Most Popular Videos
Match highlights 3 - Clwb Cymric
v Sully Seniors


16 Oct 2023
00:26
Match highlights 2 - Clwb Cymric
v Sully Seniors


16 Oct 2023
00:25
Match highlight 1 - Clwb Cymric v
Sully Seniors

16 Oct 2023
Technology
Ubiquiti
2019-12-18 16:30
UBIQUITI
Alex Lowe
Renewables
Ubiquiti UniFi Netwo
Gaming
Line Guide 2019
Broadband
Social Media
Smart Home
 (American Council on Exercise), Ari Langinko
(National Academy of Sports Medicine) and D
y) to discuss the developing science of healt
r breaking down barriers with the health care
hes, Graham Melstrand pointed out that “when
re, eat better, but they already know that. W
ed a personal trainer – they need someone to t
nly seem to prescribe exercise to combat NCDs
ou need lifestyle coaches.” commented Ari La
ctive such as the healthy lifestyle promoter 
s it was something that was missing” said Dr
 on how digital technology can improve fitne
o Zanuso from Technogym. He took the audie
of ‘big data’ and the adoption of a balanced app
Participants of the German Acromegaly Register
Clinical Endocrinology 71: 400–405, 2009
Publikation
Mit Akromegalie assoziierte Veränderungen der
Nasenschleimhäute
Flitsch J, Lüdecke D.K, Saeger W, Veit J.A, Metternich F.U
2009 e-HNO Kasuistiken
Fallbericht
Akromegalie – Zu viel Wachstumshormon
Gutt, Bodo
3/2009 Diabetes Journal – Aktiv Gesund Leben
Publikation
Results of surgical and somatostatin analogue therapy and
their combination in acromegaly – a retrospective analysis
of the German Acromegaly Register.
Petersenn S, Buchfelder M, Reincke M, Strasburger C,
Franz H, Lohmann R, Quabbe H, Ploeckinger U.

..........

**WHAT NEEDS TO BE DONE:**
Print out the whole listing exactly as it appears.

**REPLY TO THE TASK:**
Most Popular Videos
Match highlights 3 - Clwb Cymric
v Sully Seniors


16 Oct 2023
00:26
Match highlights 2 - Clwb Cymric
v Sully Seniors


16 Oct 2023
00:25
Match highlight 1 - Clwb Cymric v
Sully Seniors

16 Oct 2023
Technology
Ubiquiti
2019-12-18 16:30
UBIQUITI
Alex Lowe
Renewables
Ubiquiti UniFi Netwo
Gaming
Line Guide 2019
Broadband
Social Media
Smart Home
 (American Council on Exercise), Ari Langinko
(National Academy of Sports Medicine) and D
y) to discuss the developing science of healt
r breaking down barriers with the health care
hes, Graham Melstrand pointed out that “when
re, eat better, but they already know that. W
ed a personal trainer – they need someone to t
nly seem to prescribe exercise to combat NCDs
ou need lifestyle coaches.” commented Ari La
ctive such as the healthy lifestyle promoter 
s it was something that was missing” said Dr
 on how digital technology can improve fitne
o Zanuso from Technogym. He took the audie
of ‘big data’ and the adoption of a balanced app
Participants of the German Acromegaly Register
Clinical Endocrinology 71: 400–405, 2009
Publikation
Mit Akromegalie assoziierte Veränderungen der
Nasenschleimhäute
Flitsch J, Lüdecke D.K, Saeger W, Veit J.A, Metternich F.U
2009 e-HNO Kasuistiken
Fallbericht
Akromegalie – Zu viel Wachstumshormon
Gutt, Bodo
3/2009 Diabetes Journal – Aktiv Gesund Leben
Publikation
Results of surgical and somatostatin analogue therapy and
their combination in acromegaly – a retrospective analysis
of the German Acromegaly Register.
Petersenn S, Buchfelder M, Reincke M, Strasburger C,
Franz H, Lohmann R, Quabbe H, Ploeckinger U.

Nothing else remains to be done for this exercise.